Ich mag den Film. Karloff ist wirklich außergewöhnlich gut hier, und Zita Johann war hübsch. Eigentlich schade, dass ihre Karriere so kurz war. Das mit den Inkarnationsszenen war mir neu. Freund hatte recht. Das hätte wirklich nur gestört.

Und die Story hat so gut wie jeder Mumienfilm nachgeäfft, egal in welcher Dekade. Mumie - Reinkarnation - Jagd auf das Mädel, das zufällig in der Nähe ist. Stalking durch die Jahrhunderte ;-)

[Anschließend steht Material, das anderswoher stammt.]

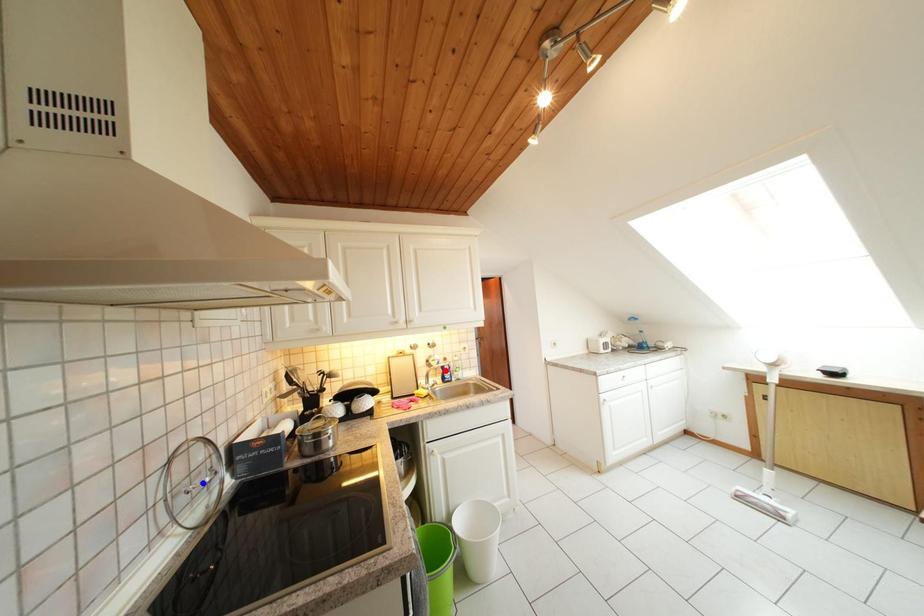
Question: Which of the two points in the image is closer to the camera?

Choices:
 (A) Blue point is closer.
 (B) Red point is closer.

Answer: (A)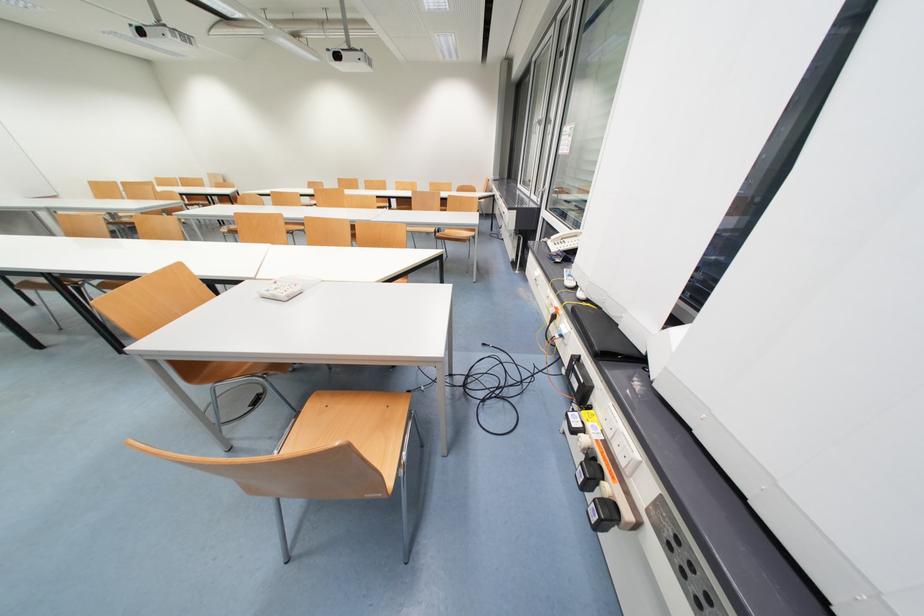
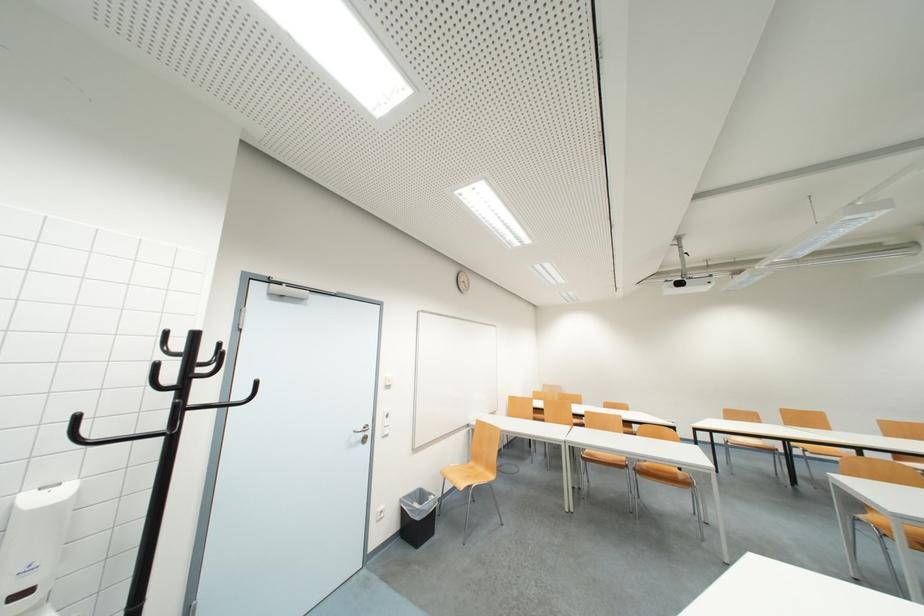
In the second image, find the point that corresponds to point (317, 187) in the first image.

(736, 416)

Und das mit MAC kann nur ein Vertipper sein :lol:
#3 Erlkönig 2017-05-21 20:57
Mumien machen immer Spaß. Carl Dreadstone ist übrigens ein Pseudonym von Ramsey Campbell.
#4 Ringo Hienstorfer 2017-05-26 19:28
zitiere Erlkönig:
Mumien machen immer Spaß. Carl Dreadstone ist übrigens ein Pseudonym von Ramsey Campbell.

In diesem Fall eben nicht ;) Dreadstone war ein Verlagspseudonym das er sich mit Walter Harris teilte. Der "Dreadstone" hinter der Mumie ist bis heute unbekannt geblieben.
#5 Erlkönig 2017-05-26 20:49
Estrangain

Du hast natürlich recht. Sorry, da war ich wohl "schief gewickelt".
#6 Ringo Hienstorfer 2017-05-27 16:37
zitiere Erlkönig:
Estrangain

Du hast natürlich recht. Sorry, da war ich wohl "schief gewickelt".

Macht nix, das war ja auch der Leitgedanke ;)
Der Dreadstone in all seinen Inkarnationen ist ja auch nicht gerade leicht zu durchschauen...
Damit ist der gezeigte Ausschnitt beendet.